Un réseau ultramoderne de communication par capteurs et sirènes relie le lac aux villages que les eaux de crues menaceraient. Des travaux de génie civil sont en cours pour diminuer le niveau d’eau du Tsho Rolpa d’une trentaine de mètres. Néanmoins, les experts estiment qu’il faudrait des fonds pour faire d’urgence un travail similaire sur des vingtaines d’autres lacs glaciaires. Des gouvernements de pays donateurs nous aident dans ces efforts mais nous aurions besoin de beaucoup plus d’assistance. “C’est un problème qui va être coûteux à résoudre parce que les lacs de glaciers se trouvent dans des zones reculées très difficiles à atteindre”, a dit M. Shrestha.

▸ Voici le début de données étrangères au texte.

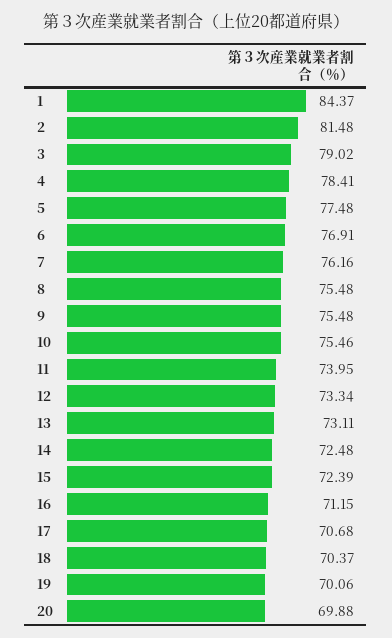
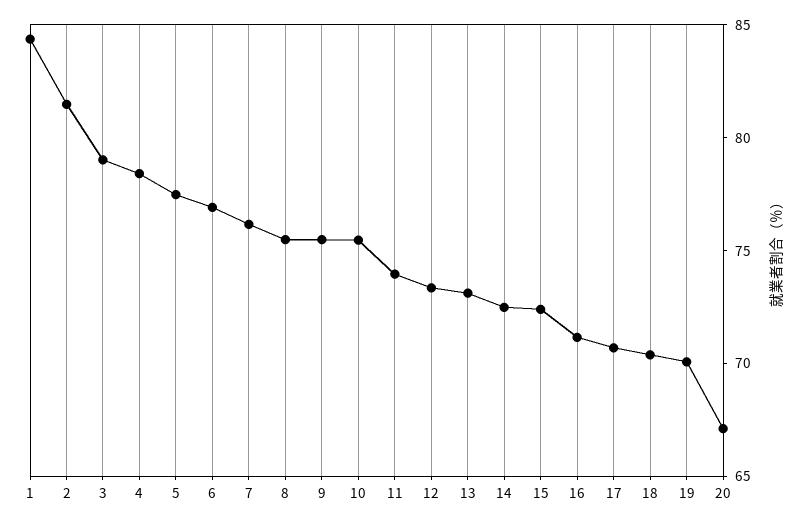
20: 69.88 -> 67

Les frontières et les limites qui figurent sur ces cartes ne reflètent pas nécessairement le point de vue officiel des Nations Unies.
“Notre travail consiste en partie à aider les gouvernements du Népal et du Bhoutan à déterminer quels lacs pourraient devenir dangereux, à mettre en place des systèmes d’alerte rapide pour pouvoir prévenir les communautés concernées en cas d’imminente crue glaciaire et à faire des travaux de génie pour pallier ces dangers”, a-t-il ajouté.

Les crues ou débâcles glaciaires ne sont pas un phénomène récent mais il semble qu’elles soient plus fréquentes ces trente dernières années. En août 1985, une crue soudaine du lac glaciaire de Dig Tsho au Népal a détruit 14 ponts et provoqué 1,5 million de dollars de dégâts à la petite usine hydroélectrique de Namche qui était sur le point d’être achevée.

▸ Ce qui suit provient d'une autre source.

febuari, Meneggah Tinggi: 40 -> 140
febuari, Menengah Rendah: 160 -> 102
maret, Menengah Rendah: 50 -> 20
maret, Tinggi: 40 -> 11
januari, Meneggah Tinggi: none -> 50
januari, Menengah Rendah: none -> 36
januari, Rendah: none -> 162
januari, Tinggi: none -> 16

Cette nouvelle recherche annoncée en avril 2002, a commencé en 1999 et se base sur des relevés topographiques, des photographies aériennes et des images en provenance des satellites Landsat, Spot et IRS. L’étude a repéré 3252 glaciers et 2323 lacs de glacier au Népal et 677 glaciers et 2674 lacs au Bhoutan. Le lac de glacier de Rapshtreng Tsho au Bhoutan, par exemple, dans le sous-bassin du fleuve Pho Chu, faisait 1,6 km en longueur, 0,96 km en largeur et 80 mètres de profondeur en 1986. Les chiffres les plus récents (1995) révèlent que le lac mesure maintenant 1,94 km de longueur, 1,13 km en largeur et qu’il atteint une profondeur de 107 mètres. Le glacier proche pourrait provoquer une débâcle jusqu’à deux fois et demie plus importante que la crue dévastatrice d’octobre 1994.

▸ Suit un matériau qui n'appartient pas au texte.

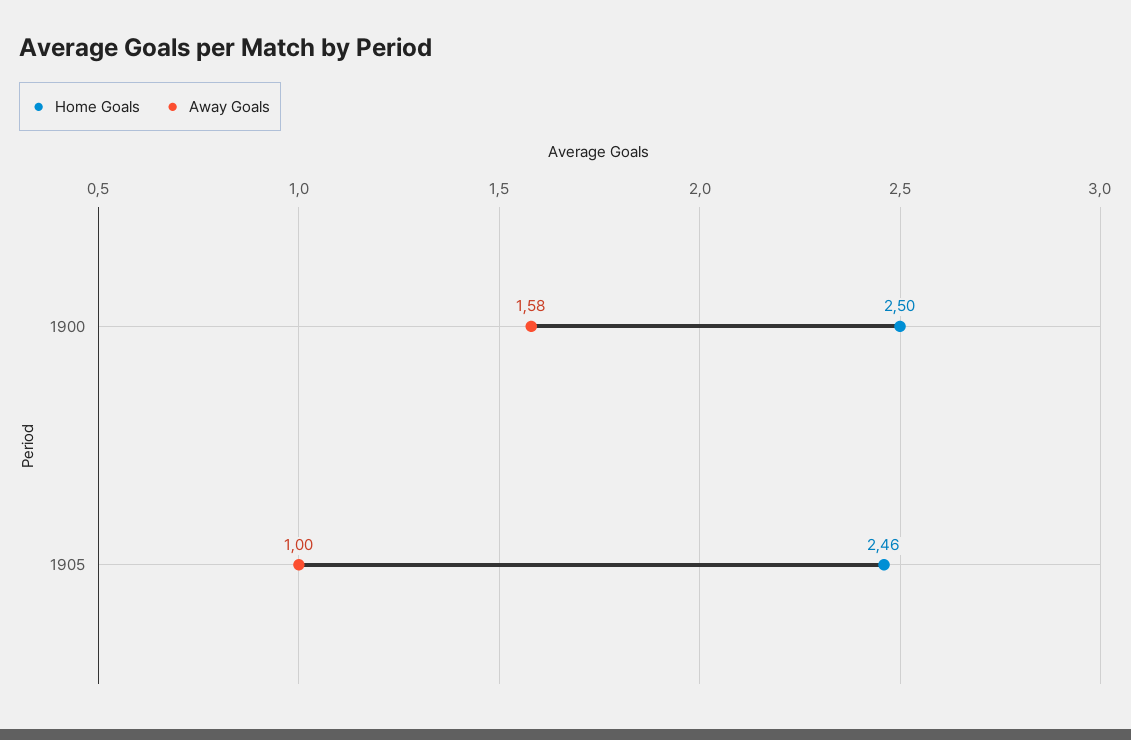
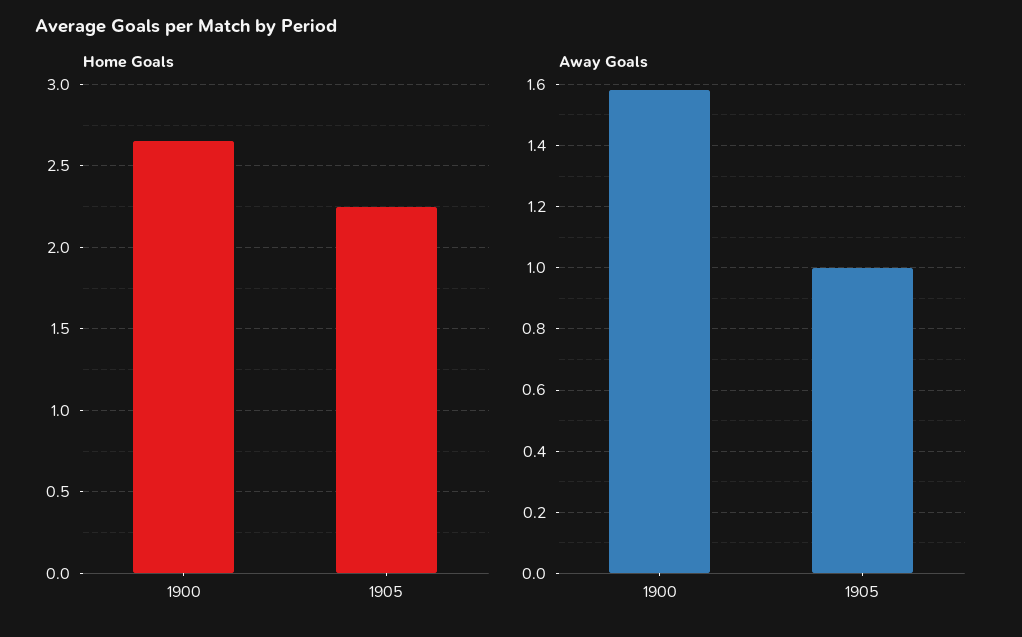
Home Goals, 1900: 2.5 -> 2.65
Home Goals, 1905: 2.46 -> 2.25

On a constaté une évolution similaire sur les 43 autres lacs. C’est la fonte des glaciers due aux hausses des températures qui cause ce gonflement des lacs menaçant de rompre leurs digues. les glaciers du Bhoutan se rétrécissent de 30 à 40 mètres par an. Cette contraction est encore plus rapide dans certains endroits. Le glacier de Tradkarding qui alimente le lac de Tsho Rolpa dans la vallée de Rolwaling au Népal se rétrécit à un rythme de plus de 20 m par an allant parfois au cours de ces dix dernières années jusqu’à 100 m en une année.

Dans ce village de montagne indien, les habitants doivent parcourir un km à pied pour aller chercher de l’eau.(Photo/Bob Sherman)
“Jadis, les montagnes étaient perçues comme invincibles, immuables et imprenables. Mais nous sommes en train d’apprendre que, comme les océans, les prairies et les forêts, elles sont vulnérables aux menaces environnementales et au développement effréné”, a précisé Klaus Toepfer, Directeur exécutif du PNUE. Les résultats des études dans l’Himalaya, le toit du monde, révèlent toute la portée d’une nouvelle menace fort alarmante. Il ne suffit pas de nous inquiéter des risques encourus par des personnes, l’agriculture et autres biens. Les montagnes sont les châteaux d’eau de la planète, elles alimentent les rivières et les lacs dont toute vie dépend. Si les glaciers continuent de se rétrécir aux niveaux constatés notamment dans l’Himalaya, nombreux sont les fleuves et bassins fluviaux qui risquent de tarir, ce qui menacerait nos ressources en eau potable, ainsi que les pêches, la faune et la flore sauvages. C’est là une autre raison pressante de prendre des mesures pour réduire les émissions de dioxyde de carbone et autres gaz à effets de serre ”.

Les questions de l’environnement et du développement, notamment au sujet des montagnes, seront au cœur du Sommet mondial du développement durable.